» Source extract
'''
“What is worse than not having the most basic human right, water?” asks Shoushou, a young activist  from the capital Sana'a, in a conversation with Global Voices.
Sana’a is among the 10 most water-scarce cities in the world and is at the risk of running dry in a few years . Yemenis use 95 percent less water than the average resident of the United States.
Three years of war undoubtedly affected water sources as reservoirs and pipelines were regularly targeted. In February 2016, there were reports that  Saudi planes had bombed and destroyed a reservoir that supplied drinking water for 30,000 Yemenis. This was shortly after a bombing of a major desalination plant in the city of Mokha , also allegedly by the Saudi-led coalition.
However, poor management also helps explain the deteriorating situation. Drilling for limited groundwater has long been the norm for the Yemeni government and it's unlikely that authorities will implement more sustainable strategies as the war rages on.
“I blame the government for not managing and supervising the water crisis. No one cares about the people,” Shoushou tells Global Voices.
While groundwater is drastically depleted, Yemen’s climate seems to be getting drier. In 2009, the UN Food and Agriculture Agency (FAO) forecasted that Yemen could be the first county in the world  to exhaust the entirety of its groundwater resources.
Water is already very expensive in the country, with ordinary citizens paying over 30 percent of their income just to have water supplied to their houses.  It's the highest rate in the world.
As the crisis deepens, combatants treat the resource as a weapon. Both the Houthi and Saudi-backed forces have repeatedly blocked deliveries of humanitarian aid consisting of food and water, leaving many Yemenis with no choice but to store as much water as they can, most of the time in unsanitary conditions.
Fetching water is also a challenge in Yemen. The responsibility of collecting water, when sources are located far from human settlements, tends to fall upon women and girls. The long journey leaves them exposed to sexual harassment. They are at risk of drowning in open water reservoirs or of suffering miscarriages caused by carrying heavy containers.
Young girls who are unable to carry heavy lifts often have to make more than one trip. The mission can take the whole day, making them miss school.
'''
» Dataset content
'''
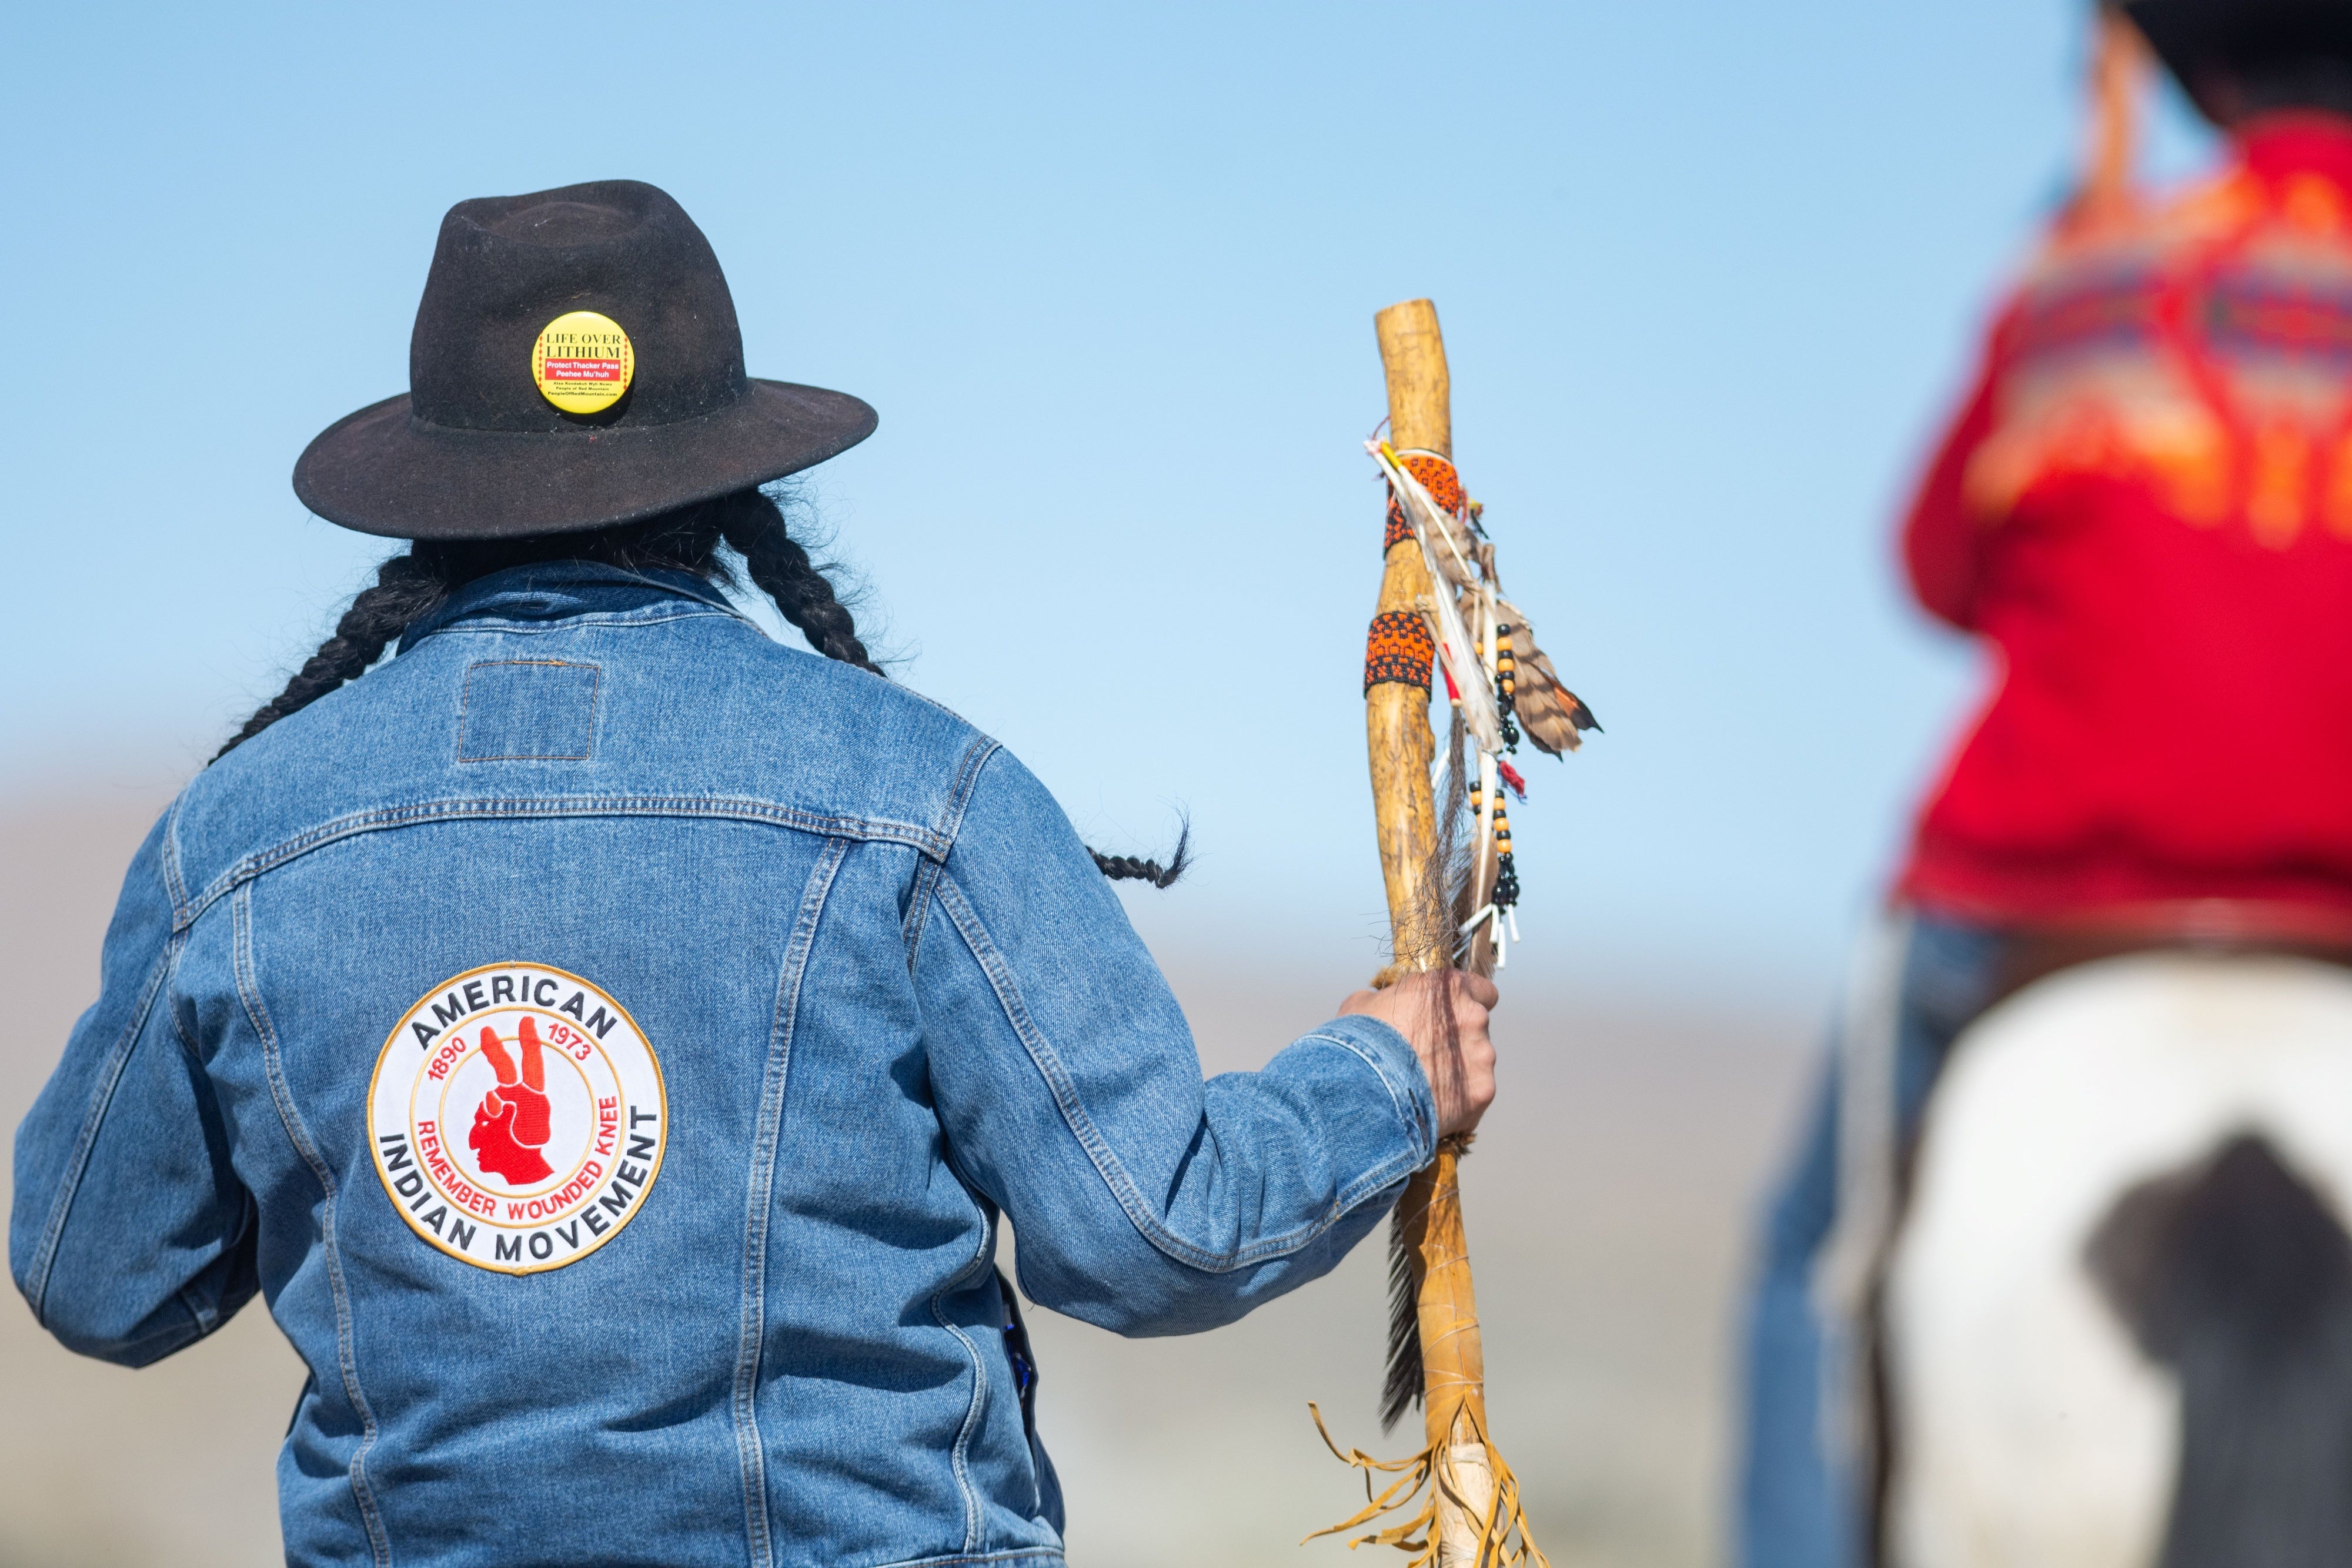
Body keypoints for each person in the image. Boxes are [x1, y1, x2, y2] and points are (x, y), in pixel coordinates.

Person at [8, 179, 1497, 1568]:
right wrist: (1384, 1070)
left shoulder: (237, 842)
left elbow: (95, 1274)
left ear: (433, 489)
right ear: (728, 483)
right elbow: (1154, 1228)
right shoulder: (919, 793)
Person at [1736, 3, 2352, 1563]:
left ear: (2205, 72)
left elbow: (1934, 564)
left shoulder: (2092, 276)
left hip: (2034, 892)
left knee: (1810, 1262)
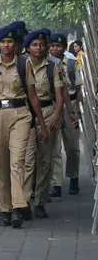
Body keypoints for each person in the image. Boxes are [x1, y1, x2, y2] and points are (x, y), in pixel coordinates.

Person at [0, 24, 48, 228]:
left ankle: (18, 206)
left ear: (16, 44)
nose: (6, 45)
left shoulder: (23, 64)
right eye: (3, 42)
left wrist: (41, 124)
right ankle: (5, 208)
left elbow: (33, 95)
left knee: (17, 161)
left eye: (10, 41)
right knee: (0, 164)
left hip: (21, 114)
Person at [22, 29, 64, 219]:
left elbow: (59, 94)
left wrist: (57, 114)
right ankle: (23, 201)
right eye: (34, 45)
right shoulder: (22, 65)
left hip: (47, 113)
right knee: (27, 161)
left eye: (41, 44)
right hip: (25, 115)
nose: (38, 48)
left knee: (45, 160)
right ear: (28, 47)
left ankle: (40, 201)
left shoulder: (52, 67)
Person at [49, 33, 82, 197]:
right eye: (52, 45)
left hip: (72, 105)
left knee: (72, 146)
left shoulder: (71, 63)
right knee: (54, 147)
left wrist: (78, 112)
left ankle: (74, 177)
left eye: (58, 46)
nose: (55, 48)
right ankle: (56, 183)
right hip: (53, 105)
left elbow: (78, 88)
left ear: (63, 47)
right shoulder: (46, 64)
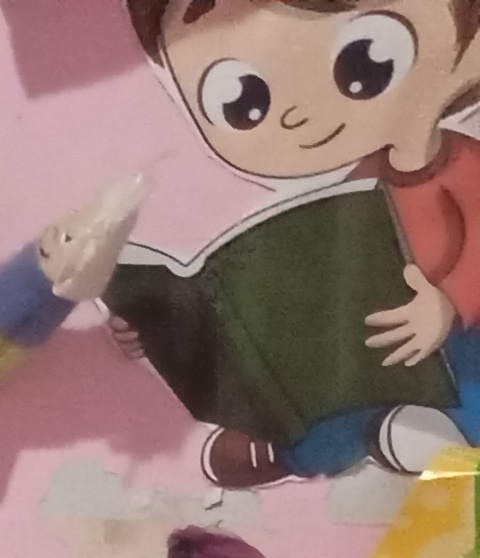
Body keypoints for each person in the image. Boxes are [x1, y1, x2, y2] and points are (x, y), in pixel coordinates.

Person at [138, 0, 480, 481]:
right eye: (244, 104)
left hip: (460, 336)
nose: (297, 114)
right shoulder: (356, 189)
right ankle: (298, 448)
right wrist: (152, 329)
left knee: (466, 367)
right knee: (341, 387)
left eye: (365, 62)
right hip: (380, 344)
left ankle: (448, 433)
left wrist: (450, 305)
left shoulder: (464, 163)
'''
Quote in full the text on Yemen's water crisis.

“What is worse than not having the most basic human right, water?” asks Shoushou, a young activist  from the capital Sana'a, in a conversation with Global Voices.
Sana’a is among the 10 most water-scarce cities in the world and is at the risk of running dry in a few years . Yemenis use 95 percent less water than the average resident of the United States.
Three years of war undoubtedly affected water sources as reservoirs and pipelines were regularly targeted. In February 2016, there were reports that  Saudi planes had bombed and destroyed a reservoir that supplied drinking water for 30,000 Yemenis. This was shortly after a bombing of a major desalination plant in the city of Mokha , also allegedly by the Saudi-led coalition.
However, poor management also helps explain the deteriorating situation. Drilling for limited groundwater has long been the norm for the Yemeni government and it's unlikely that authorities will implement more sustainable strategies as the war rages on.
“I blame the government for not managing and supervising the water crisis. No one cares about the people,” Shoushou tells Global Voices.
While groundwater is drastically depleted, Yemen’s climate seems to be getting drier. In 2009, the UN Food and Agriculture Agency (FAO) forecasted that Yemen could be the first county in the world  to exhaust the entirety of its groundwater resources.
Water is already very expensive in the country, with ordinary citizens paying over 30 percent of their income just to have water supplied to their houses.  It's the highest rate in the world.
As the crisis deepens, combatants treat the resource as a weapon. Both the Houthi and Saudi-backed forces have repeatedly blocked deliveries of humanitarian aid consisting of food and water, leaving many Yemenis with no choice but to store as much water as they can, most of the time in unsanitary conditions.
Fetching water is also a challenge in Yemen. The responsibility of collecting water, when sources are located far from human settlements, tends to fall upon women and girls. The long journey leaves them exposed to sexual harassment. They are at risk of drowning in open water reservoirs or of suffering miscarriages caused by carrying heavy containers.
Young girls who are unable to carry heavy lifts often have to make more than one trip. The mission can take the whole day, making them miss school.